━━━ Extrait ━━━
« Ma prédiction est que les États-Unis s’effondreront dans un avenir prévisible… et cela ne s’est pas encore produit. Et donc, inévitablement, on me pose encore et encore la même question : Quand ? Et inévitablement, je réponds que je ne fais pas de prédictions chronologiques. Il est possible de prédire que quelque chose va se produire avec une troublante précision. Par exemple, tous les empires finissent par s’effondrer, sans exception ; par conséquent les États-Unis s’effondreront. C’est une sorte de propriété générale des choses qu’elles se construisent lentement et s’effondrent rapidement. Les exemples de cette sorte abondent (bâtiments, ponts, digues, empires militaires, économies, supernovas…). Mais il n’est pas possible de prédire quand quelque chose va se produire. Cependant, en observant le rythme de détérioration, nous pouvons parfois dire quand la date approche. Alors, observons ensemble.
Le gouvernement fédéral américain dépense actuellement environ trois cent milliards de dollars par mois. Pour ce faire, il « emprunte » environ cent milliards par mois. Le mot « emprunte » est entre guillemets, car la plus grande part de cette dette nouvelle est créée par le Trésor et achetée par la Réserve fédérale, donc, en substance, le gouvernement se fait juste un chèque de cent milliards de dollars tous les mois. Personne ne peut dire combien de temps un tel scénario peut continuer de se dérouler.
Ugo Bardi présente un modèle merveilleusement simple et clair, qu’il a appelé l’effet Sénèque. Ce modèle inclut deux éléments : une base de ressources et une économie. La vitesse d’exploitation de la base de ressources est proportionnelle à la fois à la taille de la base de ressources et à la taille de l’économie. Aussi, l’économie décline à une vitesse proportionnelle à sa taille. Les choses grossissent et grossissent, et soudainement elles s’arrêtent.
Maintenant, ajoutons un troisième élément, qui peut être nommé diversement bureaucratie, pollution ou frais généraux. Il décline aussi à une vitesse proportionnelle à sa taille. Il y a un problème avec ce modèle : nous ne savons pas vraiment quels éléments de l’économie sont productifs (en terme de contribution à la vitesse à laquelle la base de ressources est convertie en capital) et lesquels sont improductifs et tombent dans la catégorie bureaucratie/pollution/frais généraux. Quand nous regardons le monde, nous voyons la somme des deux et nous ne pouvons les distinguer. Avec ce détail dissimulé à la vue, l’effondrement devient difficile à voir : les gens peuvent être affamés, mais il y a aussi beaucoup de bureaucrates gras se mangeant leurs amples fessiers les uns les autres.
Un problème associé est que la fraction des ressources allant dans bureaucratie/pollution/frais généraux commence généralement en étant raisonnable (un quart ou un tiers environ) mais plus l’économie se rapproche de l’effondrement, plus cette fraction augmente. On peut observer cela aux États-Unis : de plus en plus de ressources sont allouées aux sauvetages financiers, aux projets bidons de relance économique et à la sécurité nationale. Tandis que la partie productive de l’économie commence à lâcher, les bureaucrates se désespèrent mais, étant des bureaucrates, tout ce qu’ils peuvent faire est d’augmenter indéfiniment la charge bureaucratique, accélérant la glissade descendante.
━━━
*Consignes*
• 1. D'après l'extrait sur l'effondrement des États-Unis, combien le gouvernement fédéral américain emprunte-t-il environ chaque mois ?
• 2. Reprenez, s'il vous plaît, l'extrait sur l'effondrement des États-Unis là où il s'arrête et poursuivez-le.
━━━ Documents fournis ━━━
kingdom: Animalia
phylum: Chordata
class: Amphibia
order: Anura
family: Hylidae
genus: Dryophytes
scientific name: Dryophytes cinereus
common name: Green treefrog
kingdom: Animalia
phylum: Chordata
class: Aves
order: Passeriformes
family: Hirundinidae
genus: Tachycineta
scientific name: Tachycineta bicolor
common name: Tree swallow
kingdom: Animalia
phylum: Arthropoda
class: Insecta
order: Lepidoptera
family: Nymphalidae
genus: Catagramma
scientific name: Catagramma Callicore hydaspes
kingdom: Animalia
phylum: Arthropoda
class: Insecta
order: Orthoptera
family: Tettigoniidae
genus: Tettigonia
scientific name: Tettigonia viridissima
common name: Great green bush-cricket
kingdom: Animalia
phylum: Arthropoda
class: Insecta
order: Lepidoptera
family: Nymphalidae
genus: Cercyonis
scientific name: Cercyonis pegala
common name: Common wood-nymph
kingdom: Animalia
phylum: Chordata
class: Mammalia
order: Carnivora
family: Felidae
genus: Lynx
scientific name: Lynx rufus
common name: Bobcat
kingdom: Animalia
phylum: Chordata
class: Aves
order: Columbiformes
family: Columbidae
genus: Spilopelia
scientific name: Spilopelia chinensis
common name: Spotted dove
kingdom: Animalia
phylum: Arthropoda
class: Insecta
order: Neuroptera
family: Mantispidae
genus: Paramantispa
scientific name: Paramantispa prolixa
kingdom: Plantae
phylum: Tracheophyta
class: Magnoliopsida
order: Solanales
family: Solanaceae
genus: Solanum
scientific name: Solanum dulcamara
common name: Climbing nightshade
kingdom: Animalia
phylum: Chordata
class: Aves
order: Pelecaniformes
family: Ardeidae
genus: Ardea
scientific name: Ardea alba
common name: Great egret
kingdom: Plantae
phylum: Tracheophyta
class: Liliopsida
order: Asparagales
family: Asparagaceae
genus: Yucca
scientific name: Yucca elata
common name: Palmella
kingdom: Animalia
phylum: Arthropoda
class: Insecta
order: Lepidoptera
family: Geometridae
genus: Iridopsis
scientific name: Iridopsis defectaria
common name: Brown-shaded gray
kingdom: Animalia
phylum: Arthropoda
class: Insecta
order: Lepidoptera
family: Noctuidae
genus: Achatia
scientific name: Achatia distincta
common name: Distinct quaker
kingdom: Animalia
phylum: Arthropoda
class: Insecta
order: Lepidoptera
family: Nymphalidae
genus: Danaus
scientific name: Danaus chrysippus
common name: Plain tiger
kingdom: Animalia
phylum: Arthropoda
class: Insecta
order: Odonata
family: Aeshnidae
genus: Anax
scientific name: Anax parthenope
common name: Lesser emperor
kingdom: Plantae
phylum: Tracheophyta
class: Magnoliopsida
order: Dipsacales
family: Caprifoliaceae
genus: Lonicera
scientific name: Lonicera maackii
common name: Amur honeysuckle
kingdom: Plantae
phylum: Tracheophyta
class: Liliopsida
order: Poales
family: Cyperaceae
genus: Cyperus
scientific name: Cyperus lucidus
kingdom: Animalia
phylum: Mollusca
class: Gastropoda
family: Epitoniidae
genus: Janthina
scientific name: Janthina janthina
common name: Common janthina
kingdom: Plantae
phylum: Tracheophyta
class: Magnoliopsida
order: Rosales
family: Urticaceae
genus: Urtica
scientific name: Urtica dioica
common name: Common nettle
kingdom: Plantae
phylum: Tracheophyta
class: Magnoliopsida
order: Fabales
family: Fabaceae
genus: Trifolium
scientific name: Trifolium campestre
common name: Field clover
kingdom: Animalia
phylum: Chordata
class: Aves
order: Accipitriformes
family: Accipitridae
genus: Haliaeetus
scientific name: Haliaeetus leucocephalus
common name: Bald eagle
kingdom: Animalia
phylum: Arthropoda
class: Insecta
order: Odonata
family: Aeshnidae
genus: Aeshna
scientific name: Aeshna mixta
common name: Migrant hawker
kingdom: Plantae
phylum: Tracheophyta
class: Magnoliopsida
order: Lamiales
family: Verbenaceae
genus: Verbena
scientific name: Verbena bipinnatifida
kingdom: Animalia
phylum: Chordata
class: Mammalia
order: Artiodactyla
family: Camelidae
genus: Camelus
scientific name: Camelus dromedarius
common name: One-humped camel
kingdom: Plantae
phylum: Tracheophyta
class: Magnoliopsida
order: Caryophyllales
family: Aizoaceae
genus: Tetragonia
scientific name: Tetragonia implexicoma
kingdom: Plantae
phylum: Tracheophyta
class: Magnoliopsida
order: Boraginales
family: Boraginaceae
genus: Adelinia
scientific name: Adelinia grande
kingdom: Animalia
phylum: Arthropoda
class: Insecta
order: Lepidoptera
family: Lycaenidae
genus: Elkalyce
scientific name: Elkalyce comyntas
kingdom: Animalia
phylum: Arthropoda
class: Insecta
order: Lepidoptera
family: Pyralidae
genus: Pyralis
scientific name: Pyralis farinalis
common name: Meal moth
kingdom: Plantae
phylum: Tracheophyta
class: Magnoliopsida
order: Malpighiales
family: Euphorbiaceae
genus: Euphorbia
━━━
*Corrigé*
• 1. Environ cent milliards de dollars par mois.

• 2.
Les choses grossissent et grossissent, puis s’arrêtent soudainement. Regardons l’exemple du commerce de détail américain. Autrefois, il y avait une industrie locale qui vendait des produits dans de petits magasins. En quelques décennies, l’industrie a déménagé dans d’autres pays, principalement la Chine, et les petits magasins ont été évincés par les grands magasins, puis par les centres commerciaux, culminants avec Walmart qui pratique le commerce sur brûlis : comme la plupart de ce qu’il vend est importé, il vide d’argent l’économie locale, puis il est forcé de fermer, laissant la dévastation dans son sillage. Et une fois que les services d’UPS et FedEx sont devenus inabordables à cause de l’augmentation des prix de l’énergie ou indisponible à cause de routes et de ponts non entretenus et infranchissables, l’accès local aux marchandises importés est perdu.
Pareillement, avec les banques américaines. Autrefois il y avait des petites banques de quartier qui prenaient les économies des gens et les prêtaient aux particuliers et aux entreprises, aidant la croissance économique locale. En quelques décennies, ces petites banques de quartier ont été remplacées par quelques énormes méga-banques, qui, après 2008, sont devenues effectivement la propriété du gouvernement. Une fois que les méga-banques ferment leurs branches locales, l’accès à l’argent est perdu.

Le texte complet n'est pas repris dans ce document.